A Microfluidic Flip-Chip Combining Hydrodynamic Trapping and Gravitational Sedimentation for Cell Pairing and Fusion

Cancer cell–immune cell hybrids and cancer immunotherapy have attracted much attention in recent years. The design of efficient cell pairing and fusion chips for hybridoma generation has been, subsequently, a subject of great interest. Here, we report a three-layered integrated Microfluidic Flip-Chip (MFC) consisting of a thin through-hole membrane sandwiched between a mirrored array of microfluidic channels and saw-tooth shaped titanium electrodes on the glass. We discuss the design and operation of MFC and show its applicability for cell fusion. The proposed device combines passive hydrodynamic phenomenon and gravitational sedimentation, which allows the transportation and trapping of homotypic and heterotypic cells in large numbers with pairing efficiencies of 75~78% and fusion efficiencies of 73%. Additionally, we also report properties of fused cells from cell biology perspectives, including combined fluorescence-labeled intracellular materials from THP1 and A549, mixed cell morphology, and cell viability. The MFC can be tuned for pairing and fusion of cells with a similar protocol for different cell types. The MFC can be easily disconnected from the test setup for further analysis.

━━━━━━

→ Complete the following
1 – According to the abstract, what fusion efficiency does the Microfluidic Flip-Chip achieve?
2 – Why, according to the abstract, can the device transport and trap homotypic and heterotypic cells in large numbers?
The records are separate material, unrelated to the abstract.

━━━━━━

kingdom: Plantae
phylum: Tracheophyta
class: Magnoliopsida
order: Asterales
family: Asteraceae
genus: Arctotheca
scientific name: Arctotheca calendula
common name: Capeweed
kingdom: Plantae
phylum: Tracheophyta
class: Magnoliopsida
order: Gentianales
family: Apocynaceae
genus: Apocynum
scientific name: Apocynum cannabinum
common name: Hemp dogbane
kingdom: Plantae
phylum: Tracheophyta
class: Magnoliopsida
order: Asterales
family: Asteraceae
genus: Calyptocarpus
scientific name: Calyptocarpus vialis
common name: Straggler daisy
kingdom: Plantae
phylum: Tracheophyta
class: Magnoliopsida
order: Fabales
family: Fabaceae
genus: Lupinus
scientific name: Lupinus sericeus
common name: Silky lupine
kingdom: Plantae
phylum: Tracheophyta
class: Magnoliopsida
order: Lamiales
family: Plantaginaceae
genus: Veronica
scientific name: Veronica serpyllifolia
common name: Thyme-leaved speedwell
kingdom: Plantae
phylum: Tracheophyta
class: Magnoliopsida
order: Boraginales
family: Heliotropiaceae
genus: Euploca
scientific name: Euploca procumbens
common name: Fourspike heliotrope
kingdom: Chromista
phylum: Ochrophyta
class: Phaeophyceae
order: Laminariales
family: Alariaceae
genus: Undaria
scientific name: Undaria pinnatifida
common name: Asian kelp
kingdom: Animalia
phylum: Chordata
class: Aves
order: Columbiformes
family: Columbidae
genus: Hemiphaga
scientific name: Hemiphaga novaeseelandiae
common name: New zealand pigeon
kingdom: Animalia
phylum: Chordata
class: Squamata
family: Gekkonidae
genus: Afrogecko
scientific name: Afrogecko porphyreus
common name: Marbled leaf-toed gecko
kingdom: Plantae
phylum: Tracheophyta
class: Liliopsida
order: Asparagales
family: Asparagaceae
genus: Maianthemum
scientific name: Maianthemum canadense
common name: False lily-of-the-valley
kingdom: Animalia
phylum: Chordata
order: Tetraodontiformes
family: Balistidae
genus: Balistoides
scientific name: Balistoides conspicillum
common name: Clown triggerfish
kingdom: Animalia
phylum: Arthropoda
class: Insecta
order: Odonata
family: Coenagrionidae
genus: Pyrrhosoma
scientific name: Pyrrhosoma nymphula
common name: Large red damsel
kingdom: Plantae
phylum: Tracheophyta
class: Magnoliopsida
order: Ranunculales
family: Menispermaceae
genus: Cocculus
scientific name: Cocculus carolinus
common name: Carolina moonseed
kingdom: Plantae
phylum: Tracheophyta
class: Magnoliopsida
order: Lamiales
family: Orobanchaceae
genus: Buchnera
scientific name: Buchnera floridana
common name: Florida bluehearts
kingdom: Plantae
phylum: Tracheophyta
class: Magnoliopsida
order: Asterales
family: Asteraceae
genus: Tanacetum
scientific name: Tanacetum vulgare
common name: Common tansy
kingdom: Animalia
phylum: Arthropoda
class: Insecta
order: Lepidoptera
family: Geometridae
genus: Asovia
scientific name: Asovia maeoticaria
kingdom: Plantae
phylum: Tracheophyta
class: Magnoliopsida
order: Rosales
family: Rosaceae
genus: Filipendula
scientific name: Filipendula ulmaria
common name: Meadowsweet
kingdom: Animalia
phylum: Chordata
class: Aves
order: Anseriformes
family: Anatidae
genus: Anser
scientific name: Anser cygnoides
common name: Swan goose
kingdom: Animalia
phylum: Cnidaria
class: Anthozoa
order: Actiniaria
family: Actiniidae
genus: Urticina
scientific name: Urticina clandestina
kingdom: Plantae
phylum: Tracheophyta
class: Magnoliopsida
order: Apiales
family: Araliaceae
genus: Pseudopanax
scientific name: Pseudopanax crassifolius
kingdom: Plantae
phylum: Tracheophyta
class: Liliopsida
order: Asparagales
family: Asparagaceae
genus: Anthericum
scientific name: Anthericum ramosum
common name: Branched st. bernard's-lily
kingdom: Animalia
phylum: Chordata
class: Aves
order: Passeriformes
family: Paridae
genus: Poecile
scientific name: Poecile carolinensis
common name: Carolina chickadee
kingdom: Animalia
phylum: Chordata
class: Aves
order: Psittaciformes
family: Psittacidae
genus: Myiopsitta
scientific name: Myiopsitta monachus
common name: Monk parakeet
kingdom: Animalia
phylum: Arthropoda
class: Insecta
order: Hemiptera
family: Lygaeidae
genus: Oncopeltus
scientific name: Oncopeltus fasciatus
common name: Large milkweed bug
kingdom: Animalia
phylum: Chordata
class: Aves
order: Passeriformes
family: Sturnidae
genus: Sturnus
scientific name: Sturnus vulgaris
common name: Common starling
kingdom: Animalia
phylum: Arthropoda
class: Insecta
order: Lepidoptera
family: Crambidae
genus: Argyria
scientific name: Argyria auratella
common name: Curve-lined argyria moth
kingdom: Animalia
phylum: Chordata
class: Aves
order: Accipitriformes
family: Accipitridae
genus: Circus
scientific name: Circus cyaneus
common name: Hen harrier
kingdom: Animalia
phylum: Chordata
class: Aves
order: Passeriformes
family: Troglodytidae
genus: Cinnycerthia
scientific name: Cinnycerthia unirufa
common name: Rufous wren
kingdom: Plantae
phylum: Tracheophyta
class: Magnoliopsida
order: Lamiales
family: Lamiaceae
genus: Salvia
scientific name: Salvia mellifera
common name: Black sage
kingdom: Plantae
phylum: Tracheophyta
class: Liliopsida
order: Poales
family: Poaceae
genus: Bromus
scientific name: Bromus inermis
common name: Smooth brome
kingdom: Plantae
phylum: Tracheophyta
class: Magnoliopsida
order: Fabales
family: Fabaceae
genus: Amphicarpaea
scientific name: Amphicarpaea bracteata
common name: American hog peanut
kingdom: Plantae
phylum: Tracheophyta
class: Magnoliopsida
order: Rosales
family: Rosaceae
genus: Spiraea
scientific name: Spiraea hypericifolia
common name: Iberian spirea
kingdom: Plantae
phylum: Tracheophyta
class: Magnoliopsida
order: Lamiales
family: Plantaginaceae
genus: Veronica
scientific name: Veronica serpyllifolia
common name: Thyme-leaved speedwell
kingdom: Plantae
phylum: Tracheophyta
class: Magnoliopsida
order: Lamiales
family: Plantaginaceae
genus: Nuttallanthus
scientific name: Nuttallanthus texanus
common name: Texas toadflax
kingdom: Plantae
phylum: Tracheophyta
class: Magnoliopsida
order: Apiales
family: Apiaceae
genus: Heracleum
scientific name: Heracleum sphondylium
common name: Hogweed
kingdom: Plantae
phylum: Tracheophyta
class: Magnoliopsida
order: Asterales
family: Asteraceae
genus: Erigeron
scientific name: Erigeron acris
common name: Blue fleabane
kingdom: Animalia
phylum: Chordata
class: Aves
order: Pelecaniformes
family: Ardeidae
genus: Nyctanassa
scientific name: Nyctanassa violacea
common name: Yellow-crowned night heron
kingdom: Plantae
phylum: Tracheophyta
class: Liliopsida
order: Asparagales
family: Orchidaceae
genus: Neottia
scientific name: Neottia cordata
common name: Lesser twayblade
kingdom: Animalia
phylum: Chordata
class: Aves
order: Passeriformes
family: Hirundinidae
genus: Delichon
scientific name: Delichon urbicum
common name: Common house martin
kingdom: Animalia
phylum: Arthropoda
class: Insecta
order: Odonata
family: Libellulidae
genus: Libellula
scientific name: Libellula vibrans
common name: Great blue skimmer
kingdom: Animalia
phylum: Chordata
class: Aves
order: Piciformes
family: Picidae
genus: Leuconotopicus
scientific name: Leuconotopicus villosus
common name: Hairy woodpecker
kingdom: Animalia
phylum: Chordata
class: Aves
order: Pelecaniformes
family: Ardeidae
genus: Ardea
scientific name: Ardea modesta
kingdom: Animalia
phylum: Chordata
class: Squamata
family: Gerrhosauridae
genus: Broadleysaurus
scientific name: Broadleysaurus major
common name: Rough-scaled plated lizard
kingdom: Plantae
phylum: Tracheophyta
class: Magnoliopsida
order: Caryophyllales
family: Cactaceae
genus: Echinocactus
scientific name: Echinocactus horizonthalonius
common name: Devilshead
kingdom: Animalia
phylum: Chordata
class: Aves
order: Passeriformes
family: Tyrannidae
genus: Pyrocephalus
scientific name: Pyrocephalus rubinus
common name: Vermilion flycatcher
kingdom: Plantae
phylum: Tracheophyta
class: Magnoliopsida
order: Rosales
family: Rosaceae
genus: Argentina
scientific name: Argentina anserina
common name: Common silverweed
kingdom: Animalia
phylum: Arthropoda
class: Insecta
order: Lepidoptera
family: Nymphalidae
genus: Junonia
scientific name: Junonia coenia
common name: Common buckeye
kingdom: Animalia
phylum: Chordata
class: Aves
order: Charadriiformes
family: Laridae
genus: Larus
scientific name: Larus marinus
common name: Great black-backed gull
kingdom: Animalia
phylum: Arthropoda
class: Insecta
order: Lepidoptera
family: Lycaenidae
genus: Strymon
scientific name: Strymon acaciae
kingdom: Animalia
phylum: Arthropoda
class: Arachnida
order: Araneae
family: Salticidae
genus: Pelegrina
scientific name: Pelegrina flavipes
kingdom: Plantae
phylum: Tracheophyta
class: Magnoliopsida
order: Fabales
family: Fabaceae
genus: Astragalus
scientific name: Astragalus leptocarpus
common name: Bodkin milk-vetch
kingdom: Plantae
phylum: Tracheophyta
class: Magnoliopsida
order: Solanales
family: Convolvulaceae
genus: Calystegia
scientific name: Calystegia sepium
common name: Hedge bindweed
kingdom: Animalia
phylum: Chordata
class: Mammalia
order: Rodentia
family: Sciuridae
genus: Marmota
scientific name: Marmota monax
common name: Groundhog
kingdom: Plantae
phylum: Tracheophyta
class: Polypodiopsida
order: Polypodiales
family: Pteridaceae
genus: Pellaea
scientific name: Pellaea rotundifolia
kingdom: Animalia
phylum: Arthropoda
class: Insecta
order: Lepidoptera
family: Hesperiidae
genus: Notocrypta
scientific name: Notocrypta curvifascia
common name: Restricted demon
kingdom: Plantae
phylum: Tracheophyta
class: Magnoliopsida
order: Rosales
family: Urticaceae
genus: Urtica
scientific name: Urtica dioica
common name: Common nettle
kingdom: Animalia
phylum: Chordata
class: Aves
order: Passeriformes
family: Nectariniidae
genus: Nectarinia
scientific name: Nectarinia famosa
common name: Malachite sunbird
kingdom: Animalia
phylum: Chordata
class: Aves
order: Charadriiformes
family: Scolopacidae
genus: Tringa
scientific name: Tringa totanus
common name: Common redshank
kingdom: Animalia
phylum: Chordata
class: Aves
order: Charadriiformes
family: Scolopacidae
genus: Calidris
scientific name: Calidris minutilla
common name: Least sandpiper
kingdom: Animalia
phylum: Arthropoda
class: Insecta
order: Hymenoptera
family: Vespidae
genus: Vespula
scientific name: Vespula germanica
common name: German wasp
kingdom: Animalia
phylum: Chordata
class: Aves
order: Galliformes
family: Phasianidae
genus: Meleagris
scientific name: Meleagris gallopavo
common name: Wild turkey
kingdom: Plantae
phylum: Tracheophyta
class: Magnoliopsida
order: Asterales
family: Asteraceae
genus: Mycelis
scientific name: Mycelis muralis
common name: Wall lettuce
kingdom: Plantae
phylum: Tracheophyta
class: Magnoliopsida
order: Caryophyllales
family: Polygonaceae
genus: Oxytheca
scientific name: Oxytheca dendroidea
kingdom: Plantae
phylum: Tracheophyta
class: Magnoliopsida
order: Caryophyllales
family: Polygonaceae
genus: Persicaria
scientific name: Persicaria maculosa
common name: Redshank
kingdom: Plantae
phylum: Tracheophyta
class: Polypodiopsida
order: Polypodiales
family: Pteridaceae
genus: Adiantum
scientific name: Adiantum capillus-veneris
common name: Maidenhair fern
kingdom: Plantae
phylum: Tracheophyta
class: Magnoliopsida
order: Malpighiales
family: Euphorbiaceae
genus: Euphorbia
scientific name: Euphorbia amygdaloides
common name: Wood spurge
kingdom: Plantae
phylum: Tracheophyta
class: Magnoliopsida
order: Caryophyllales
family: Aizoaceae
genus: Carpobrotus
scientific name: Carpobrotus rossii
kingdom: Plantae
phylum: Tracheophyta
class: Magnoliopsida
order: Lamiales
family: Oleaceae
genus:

━━━━━━

→ Solved tasks
1 – 73%.

2 – The device combines passive hydrodynamic phenomenon with gravitational sedimentation. That combination allows it to transport and trap homotypic and heterotypic cells in large numbers.